Task requirements:
The word to find is "hand". Copy each line of the material that contains it.

Records provided:
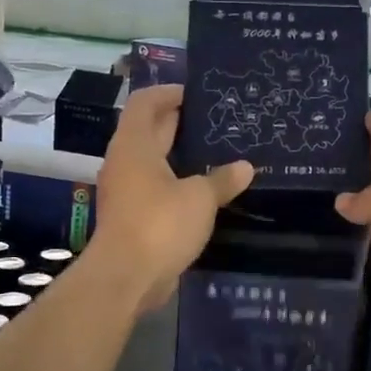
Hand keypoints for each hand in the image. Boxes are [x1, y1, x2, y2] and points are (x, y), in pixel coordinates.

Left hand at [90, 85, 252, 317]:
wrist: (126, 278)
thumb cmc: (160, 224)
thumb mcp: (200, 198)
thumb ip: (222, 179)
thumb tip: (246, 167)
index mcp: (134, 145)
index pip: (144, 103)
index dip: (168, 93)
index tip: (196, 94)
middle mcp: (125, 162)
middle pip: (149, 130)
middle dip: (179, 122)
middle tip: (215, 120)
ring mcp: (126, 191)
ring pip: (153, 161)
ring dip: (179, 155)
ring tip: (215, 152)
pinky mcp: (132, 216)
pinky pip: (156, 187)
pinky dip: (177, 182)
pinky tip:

* * *

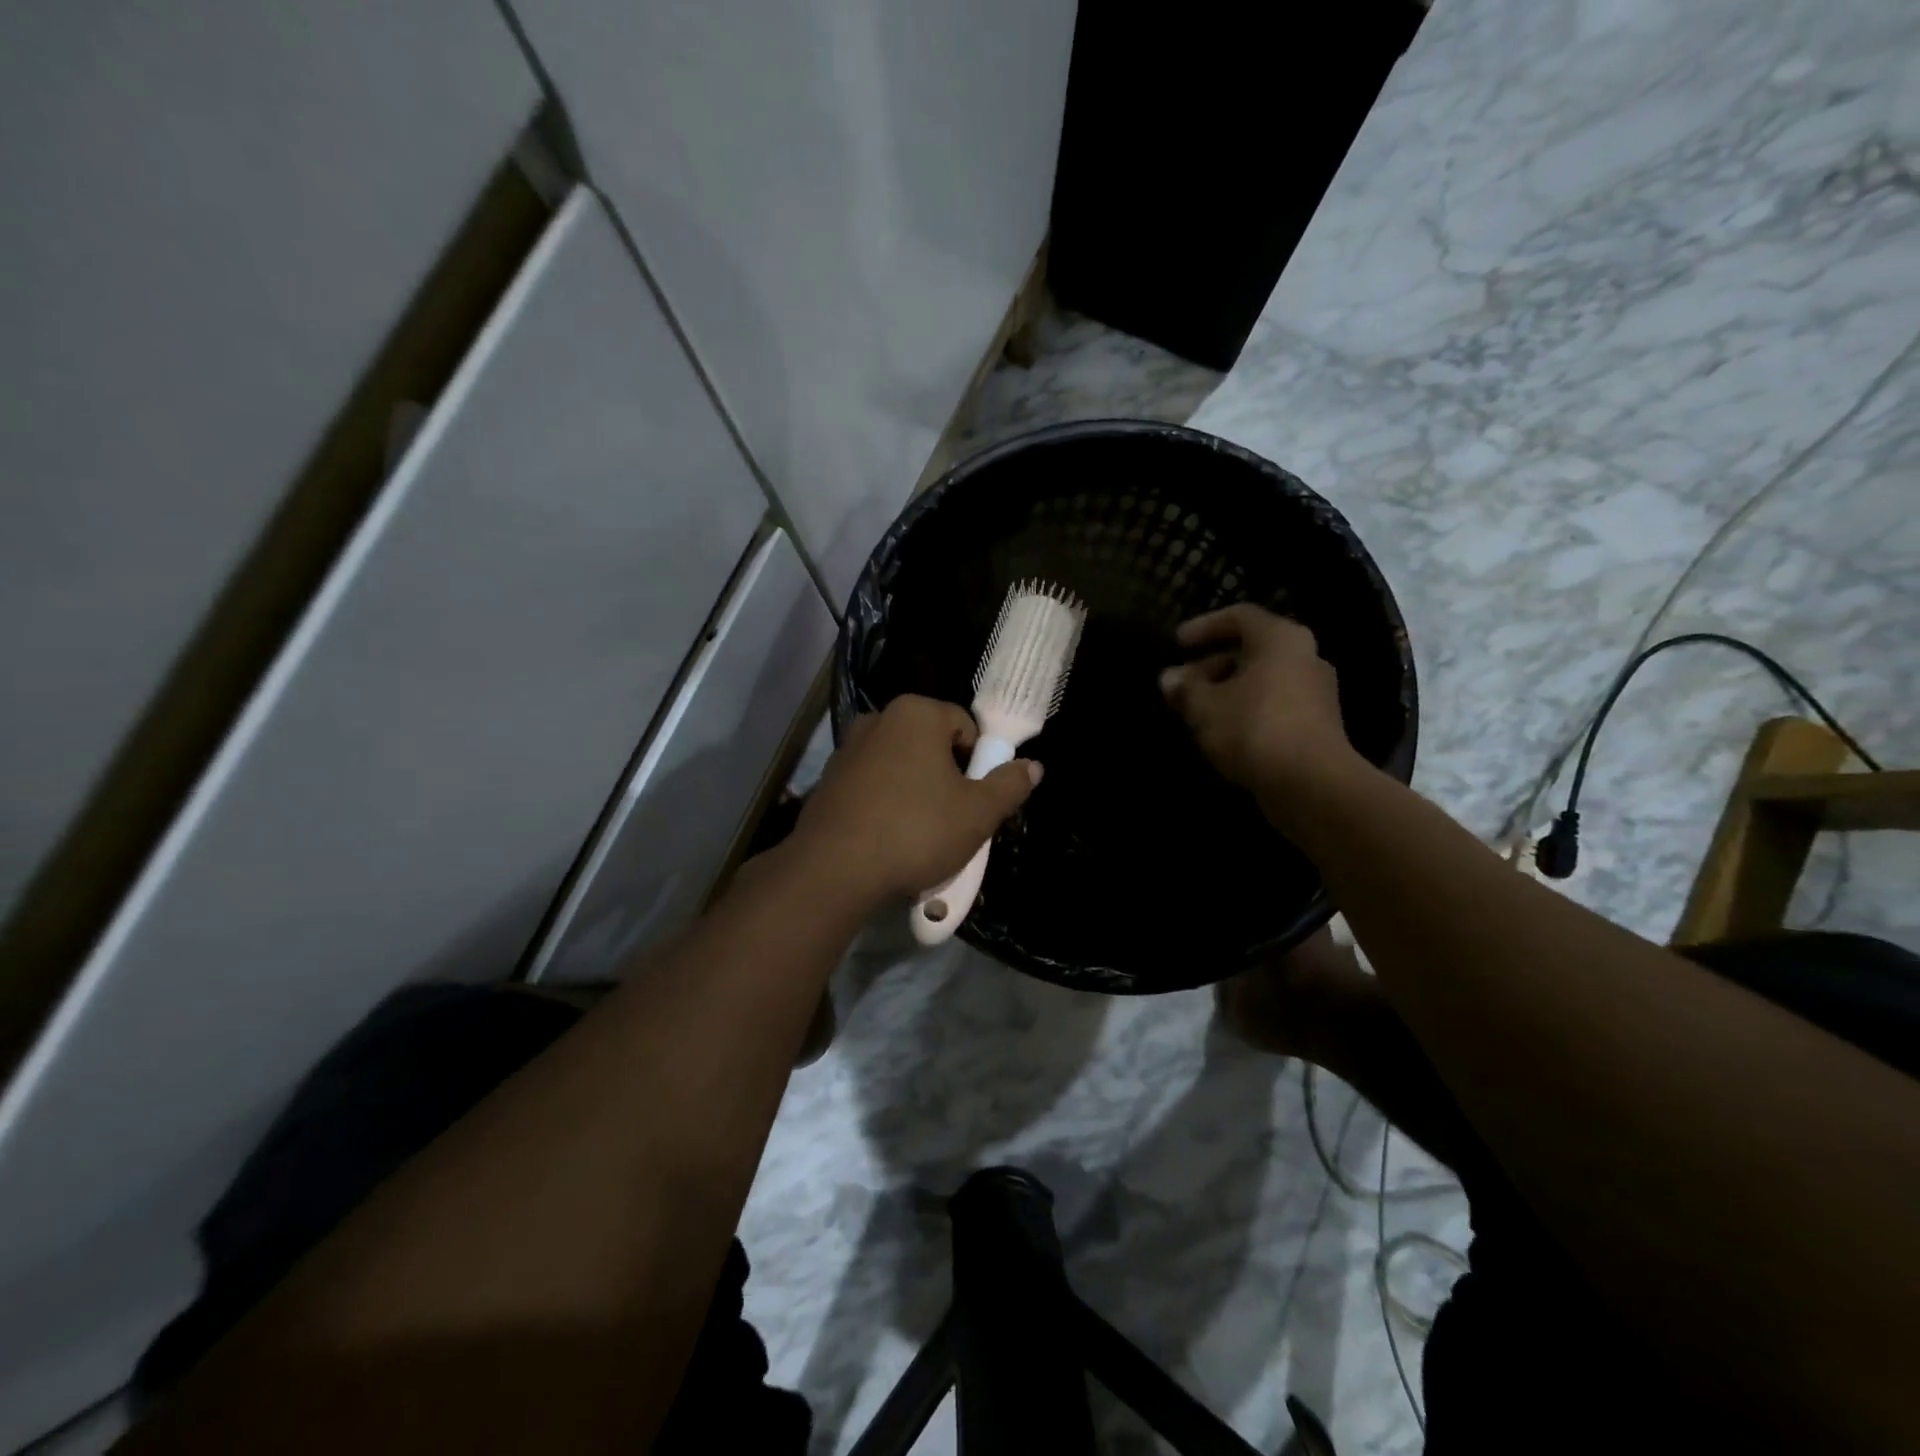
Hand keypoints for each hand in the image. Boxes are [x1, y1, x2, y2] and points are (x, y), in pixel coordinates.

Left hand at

Written reply:
Hand keypoints for each hand in the image. Boxes are [x1, y1, x2, y2] and points are (x, y), in pixel coordinates.
Left hand at [90, 85, 252, 317]:
Hand keypoints for each hand in the image. Boxes are [x1, y1, x2, y2] and points are (x, y), in pixel coordinates.
Left hand at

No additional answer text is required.